Three things are coalescing in my crummy, sideways mind:

1) An important news item about Jennifer Love Hewitt!! I've always had a keen interest in Ms. Hewitt's theatrical career. She has a nice rack. Anyway, apparently, she looks forward to one day showing pin-up photos of herself to her grandchildren. As she puts it, then she can say "'See, I was cute.'"

2) Puberty is very difficult for some parents. I'm told it's also painful for teenagers themselves, but, really, who cares? A couple we know are having a bad time of it. But their child isn't taking drugs or having sex or bullying people online. No. The thing that's really troubling them is that no matter what they do, their kid keeps telling them, "You're embarrassing."

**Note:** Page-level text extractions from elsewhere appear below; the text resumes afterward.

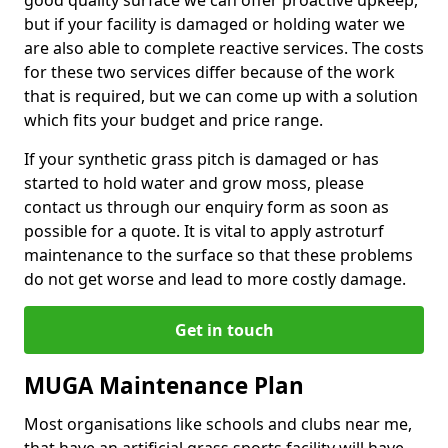
good quality surface we can offer proactive upkeep,
but if your facility is damaged or holding water we
are also able to complete reactive services. The costs
for these two services differ because of the work
that is required, but we can come up with a solution
which fits your budget and price range.
If your synthetic grass pitch is damaged or has
started to hold water and grow moss, please
contact us through our enquiry form as soon as
possible for a quote. It is vital to apply astroturf
maintenance to the surface so that these problems
do not get worse and lead to more costly damage.
Get in touch
MUGA Maintenance Plan
Most organisations like schools and clubs near me,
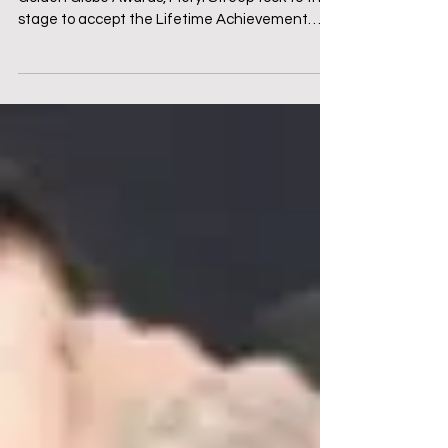
Introduction: Art Under Attack At the 2017
Golden Globe Awards, Meryl Streep took to the
stage to accept the Lifetime Achievement
Award. ...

3) After six years of my own painful research, I'm certain that parenthood does in fact reduce one to a crummy, slovenly, untucked and uncool shadow of one's former self. The other night, Anette and I were standing outside of our cabin on the night train home from an Easter weekend with the grandparents. We were exhausted, poorly dressed and bitchy. We were waiting for our two darling daughters to fall asleep, so that we could enter the cabin, rummage around in the dark for our pajamas and toothbrushes, and then do the same. We must have looked profoundly square, and more than a little miserable.
In the cabin next to ours, twenty-one year old tough girls were hoisting beers and talking trash about tough boys. Fifteen feet down the hallway, a couple of thirty-year-old paragliders were slowly circling a 27-year-old junior executive babe--all 3 were slim, trim and dressed in black. Even the train steward was young and moussed up.
Most of these people didn't pay us any attention. But if they had, they might have thought I was a pretty sad excuse for an amateur adult. As I lay in my bunk a bit later, I felt a bit like a laughingstock. And then of course I fell asleep, because I was tired and I'm old.

Why is it so important to us to somehow convey to the youth, and especially our own spawn, that we once had a clue? That we somehow 'get' them because we were once under forty, too?

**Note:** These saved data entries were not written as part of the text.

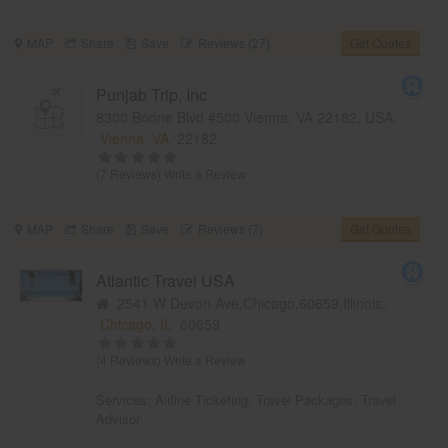
MAP
Share
Save
Reviews (27)
Get Quotes
Punjab Trip, Inc
8300 Boone Blvd #500 Vienna, VA 22182, USA,
Vienna, VA
22182
(7 Reviews)
Write a Review
MAP
Share
Save
Reviews (7)
Get Quotes
Atlantic Travel USA
2541 W Devon Ave,Chicago,60659,Illinois,
Chicago, IL
60659
(4 Reviews)
Write a Review
Services:
Airline Ticketing
,
Travel Packages
,
Travel
Advisor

Some of this is completely understandable and no big deal to me. Even if Jennifer Love Hewitt was my grandmother, seeing pin-up fotos of her would be revolting. What kid would wanna see 'Nanna's naked popo?

And I'm certain that Adinah and V. will think I'm embarrassing when they're teenagers. They probably think that now. This is a kid's job. Why would anyone expect anything different from their kid? Parents and their children aren't pals or co-conspirators--they're apples and oranges. Two completely different kinds of ships in the night. I think it's much creepier when a kid listens to the same kind of music that their parents do, instead of listening to Katy Perry like all the other young idiots.

But there on the train, I got caught up in thinking, 'These kids don't really know me. I'm not always tired and crabby and middle-aged. Look, I used to hang out with actual rock stars, man!'

It was really stupid.

Oh well.


C N Heidelberg said...

I don't really have anything to add, but I like this post, so I'm commenting anyway.

pat said...

Thanks, CN. I'm feeling a little less crummy.

Gavin said...

I knew a guy in NYC who had a pen-and-ink nude cheesecake sketch of his grandmother up on his living-room wall. Grandma, apparently, was a babe back in the day.

Also: I choose to believe that we maintain the core of what made us cool (which is not the same as what made us hipsters), even through exhausted parenthood and middle age.

pat said...

Hi Gavin! Your grandma story gives me the creeps. I'm just one of those people who doesn't want to think of his parents (or their parents) having sex. And your second comment is seemingly reassuring, but it assumes that any of us were ever cool in the first place. I have my doubts. If I was ever cool, it was for about ten minutes in 1982. After that, I was just a goof-ball again.